Stored records

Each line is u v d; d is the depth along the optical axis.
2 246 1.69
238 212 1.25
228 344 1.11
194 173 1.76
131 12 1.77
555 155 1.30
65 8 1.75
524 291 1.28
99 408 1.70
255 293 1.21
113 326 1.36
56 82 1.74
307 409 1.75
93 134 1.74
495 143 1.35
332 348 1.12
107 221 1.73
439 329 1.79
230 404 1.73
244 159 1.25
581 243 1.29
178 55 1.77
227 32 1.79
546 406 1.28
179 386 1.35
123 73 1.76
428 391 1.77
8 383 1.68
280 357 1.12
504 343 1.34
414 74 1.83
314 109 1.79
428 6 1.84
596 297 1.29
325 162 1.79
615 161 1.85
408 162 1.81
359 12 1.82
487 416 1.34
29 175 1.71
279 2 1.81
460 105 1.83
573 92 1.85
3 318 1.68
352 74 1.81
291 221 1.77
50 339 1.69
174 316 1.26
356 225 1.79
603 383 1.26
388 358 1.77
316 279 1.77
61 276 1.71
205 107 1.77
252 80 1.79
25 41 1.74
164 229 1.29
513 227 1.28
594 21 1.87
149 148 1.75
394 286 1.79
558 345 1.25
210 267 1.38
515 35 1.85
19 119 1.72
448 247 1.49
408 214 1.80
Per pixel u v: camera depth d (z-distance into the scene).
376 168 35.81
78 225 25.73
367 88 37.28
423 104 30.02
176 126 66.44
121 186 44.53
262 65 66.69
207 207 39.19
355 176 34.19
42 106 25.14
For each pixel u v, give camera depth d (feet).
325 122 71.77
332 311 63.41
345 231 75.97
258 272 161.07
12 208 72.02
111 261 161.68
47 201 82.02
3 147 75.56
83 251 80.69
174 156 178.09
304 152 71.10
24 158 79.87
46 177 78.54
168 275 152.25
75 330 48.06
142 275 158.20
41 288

Assignment: Write out the records in full, exactly as they appear above.

Response below:
Each line is u v d; d is the depth along the optical axis.
2 246 1.69
238 212 1.25
228 344 1.11
194 173 1.76
131 12 1.77
555 155 1.30
65 8 1.75
524 291 1.28
99 408 1.70
255 293 1.21
113 326 1.36
56 82 1.74
307 409 1.75
93 134 1.74
495 143 1.35
332 348 1.12
107 221 1.73
439 329 1.79
230 404 1.73
244 159 1.25
581 243 1.29
178 55 1.77
227 32 1.79
546 406 1.28
179 386 1.35
123 73 1.76
428 391 1.77
8 383 1.68
280 357 1.12
504 343 1.34
414 74 1.83
314 109 1.79
428 6 1.84
596 297 1.29
325 162 1.79
615 161 1.85
408 162 1.81
359 12 1.82
487 416 1.34
29 175 1.71
279 2 1.81
460 105 1.83
573 92 1.85
3 318 1.68
352 74 1.81
291 221 1.77
50 339 1.69
174 316 1.26
356 225 1.79
603 383 1.26
388 358 1.77
316 279 1.77
61 276 1.71
205 107 1.77
252 80 1.79
25 41 1.74
164 229 1.29
513 227 1.28
594 21 1.87
149 148 1.75
394 286 1.79
558 345 1.25
210 267 1.38
515 35 1.85
19 119 1.72
448 247 1.49
408 214 1.80
Per pixel u v: camera depth d (z-distance into the scene).
376 168 35.81
78 225 25.73
367 88 37.28
423 104 30.02
176 126 66.44
121 186 44.53
262 65 66.69
207 207 39.19
355 176 34.19
42 106 25.14
For each pixel u v, give camera depth d (feet).
325 122 71.77
332 311 63.41
345 231 75.97
258 272 161.07
12 208 72.02
111 261 161.68
47 201 82.02
3 147 75.56
83 251 80.69
174 156 178.09
304 152 71.10
24 158 79.87
46 177 78.54
168 275 152.25
75 330 48.06
142 275 158.20
41 288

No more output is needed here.